Speaking of decanting, we had to ask for this to be done every time and the
waiters acted as if they didn't know what to do. They had to ask a head waiter
what it was and then go find one. They did it, but it was obviously something
they seldom did. We even had to ask for red wine glasses. Again, that vacant
stare as if they'd never been asked for such a thing. Our water glasses were
often empty which to me is the number one no-no of any restaurant considering
itself outstanding.
All of
this reflects on the training these guys are obviously not receiving and their high-speed
movement and the lack of any bussers, shows the lack of concern by the cruise
line for its clientele who, I suppose, the cruise line figures are in a hurry
to eat and get on to whatever they next have planned.
I should
say that the servers are generally very friendly and want to please. They are
just in high gear all the time and this seriously takes away the joy of fine
dining.
We have
come to the conclusion that this is not our preferred method of travel. It is
not what we had hopped. It has been relaxing in that we have not had to make up
our room. Our cabin attendant, Domingo, has done an admirable job of keeping
the room neat and tidy. But most of the shipboard activities are not our style.

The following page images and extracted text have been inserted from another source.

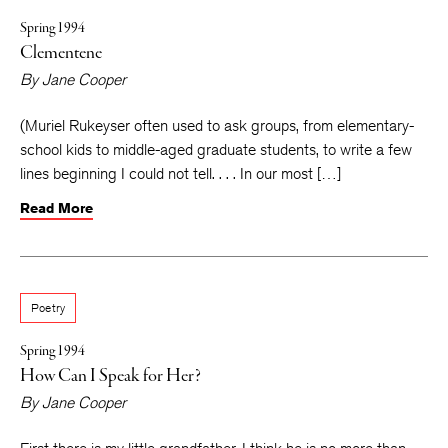
Spring 1994
Clementene
By
Jane Cooper
(Muriel Rukeyser often used to ask groups, from elementary-
school kids to middle-aged graduate students, to write a few
lines beginning I could not tell. . . . In our most […]
Read More
Poetry
Spring 1994
How Can I Speak for Her?
By
Jane Cooper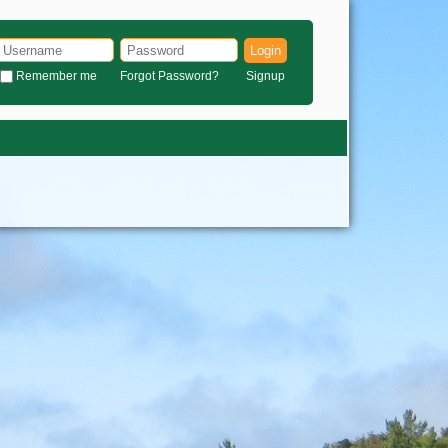
Login
Remember me
Forgot Password?
Signup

We don't gamble or party. We loved the art auction we attended on our first
Princess Cruise, but the art on the last two cruises we've taken has not been
our taste at all. We enjoyed the idea of the Movies Under the Stars concept but
most of the films were not our taste or were films we've already seen. The stage
shows aren't our style--just tacky in our opinion. So, that really narrows down
the attraction of cruising for us.
I still
think that the cruise was probably the best way to take in these four
countries, none of which I would have probably come to individually. I felt the
same way about our Alaska cruise, so I suppose there might be some advantages
to this type of travel and I can see how for older travelers this could be a
trouble-free way to see bits of places they might otherwise feel uncomfortable
traveling to or find it too difficult due to language, culture or other
perceived issues. Plus the cruise line does bend over backward for those who have disabilities
making these places accessible to folks who might not otherwise even attempt
it.
So, for
us I think it will be back to road trips and land tours such as our Thailand
tour last year. Each of these has its own draw backs but our experiences with
land tours has been that we have more exposure to the locals, the culture and
the cuisine. Our road trips require us to do a great deal of planning and
research, but we enjoy doing that so it works for us. Perhaps in another 10-20 years, god willing, we may revisit the cruise again or if there is a cruise
that takes us to a group of places that might otherwise be too difficult or
expensive to do on a land tour, maybe then.
I did
notice a Princess Cruise that goes out of Southampton, England and has ports of
call in Russia, Latvia, Estonia, Lithuania, Finland, Sweden, Norway, Scotland,
Iceland, Greenland and ends in New York City. There might have even been a
couple of other stops in there I missed, but what a dream trip!
Off Fuerte Amador and Panama City, Panama |
Well, next morning we
anchored near Fuerte Amador near the Panama Canal and got tendered
in to shore for another shore excursion. The ride to shore was about 15-20
minutes. Tomorrow morning we head into the canal for our transit, what I
hope will be the high point of the trip for me.